§ AIM OF THE TASK
Return each entry word for word. Leave the images out.

§ MATERIAL SUPPLIED
-- Opening Marker --
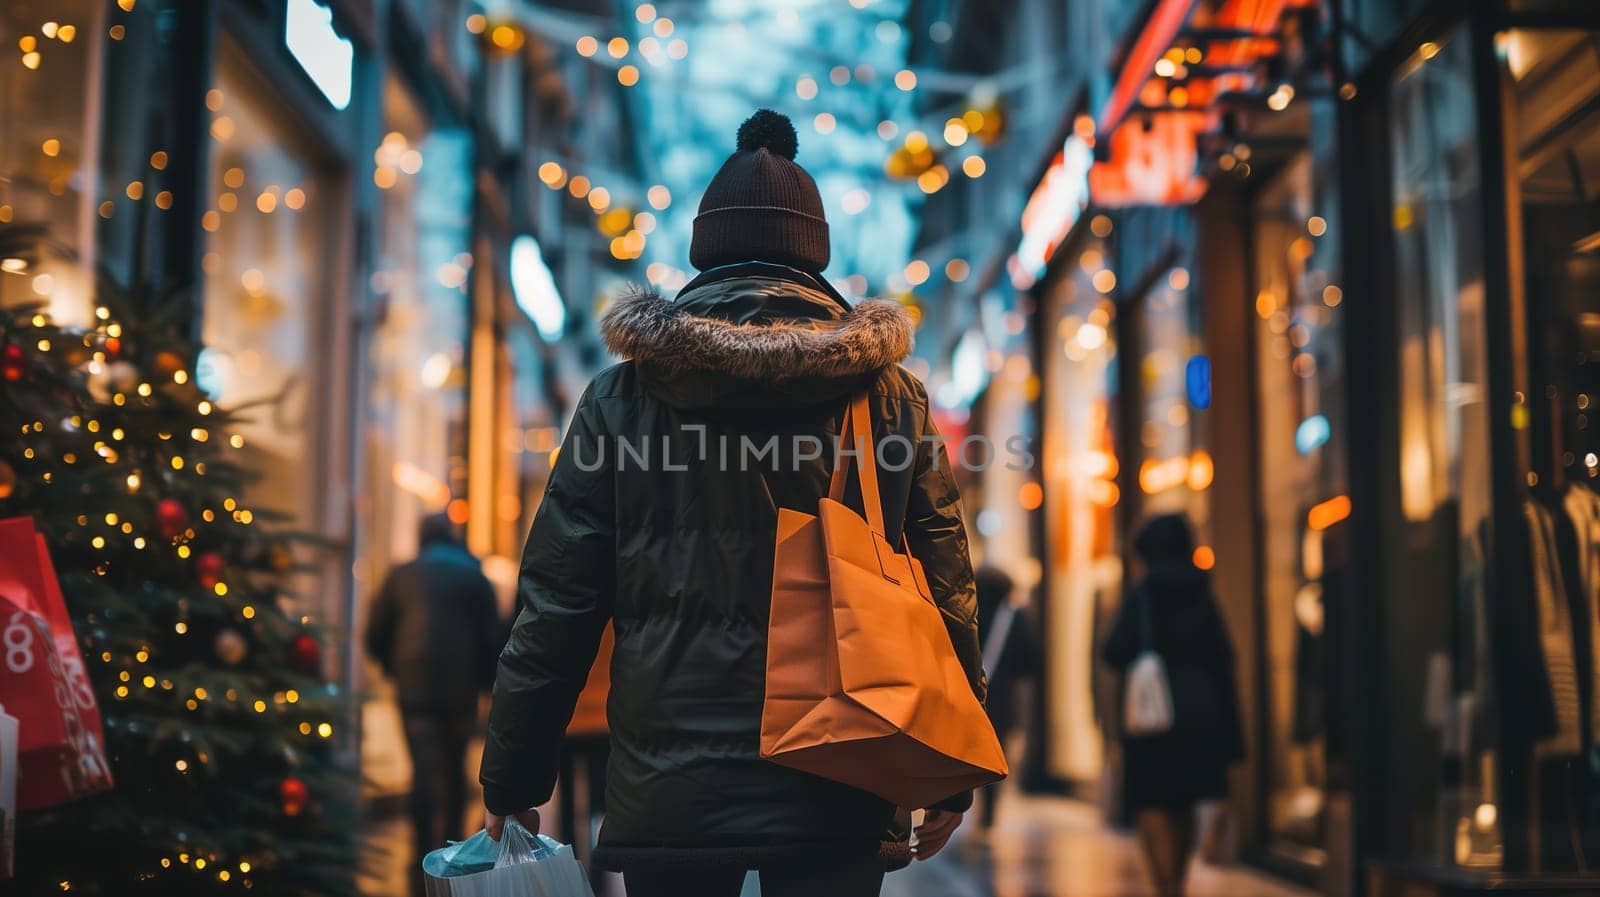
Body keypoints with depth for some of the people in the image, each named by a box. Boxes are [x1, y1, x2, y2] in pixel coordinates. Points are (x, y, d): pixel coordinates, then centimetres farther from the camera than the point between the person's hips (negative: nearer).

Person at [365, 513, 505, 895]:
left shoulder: (401, 576, 9)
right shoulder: (475, 579, 8)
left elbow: (375, 638, 10)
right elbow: (493, 640, 1)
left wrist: (397, 670, 26)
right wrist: (484, 683, 12)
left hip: (415, 687, 0)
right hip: (461, 689, 0)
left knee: (424, 771, -2)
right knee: (454, 770, 13)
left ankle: (425, 860, -11)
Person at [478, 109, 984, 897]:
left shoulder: (623, 398, 0)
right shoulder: (890, 396, 2)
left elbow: (558, 603, -1)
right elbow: (945, 595, 3)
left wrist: (511, 780, 7)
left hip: (668, 793, 0)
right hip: (833, 800, 0)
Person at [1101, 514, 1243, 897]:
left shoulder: (1142, 596, -7)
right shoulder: (1201, 596, 5)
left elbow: (1114, 654, -14)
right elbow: (1223, 658, 5)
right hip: (1201, 711, 5)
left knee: (1150, 804, -3)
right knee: (1183, 805, 17)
-- Closing Marker --
§ PROBLEM SOLUTION
Body keypoints with depth for some of the people in the image, each named by a box. Boxes are [x1, y1, x2, y2] in pixel coordinates. Points are (x, y, d): pixel coordinates, then centimetres farther from the camera than the point between the person's hips (negative: nearer).

Person at [365, 513, 505, 895]:
left shoulder: (401, 576, 9)
right shoulder: (475, 579, 8)
left elbow: (375, 638, 10)
right elbow: (493, 640, 1)
left wrist: (397, 670, 26)
right wrist: (484, 683, 12)
left hip: (415, 687, 0)
right hip: (461, 689, 0)
left knee: (424, 771, -2)
right knee: (454, 770, 13)
left ankle: (425, 860, -11)
Person at [478, 109, 984, 897]:
left shoulder: (623, 398, 0)
right shoulder: (890, 396, 2)
left elbow: (558, 603, -1)
right elbow: (945, 595, 3)
left wrist: (511, 780, 7)
left hip: (668, 793, 0)
right hip: (833, 800, 0)
Person at [1101, 514, 1243, 897]:
left shoulder: (1142, 596, -7)
right shoulder: (1201, 596, 5)
left elbow: (1114, 654, -14)
right elbow: (1223, 658, 5)
right hip: (1201, 711, 5)
left knee: (1150, 804, -3)
right knee: (1183, 805, 17)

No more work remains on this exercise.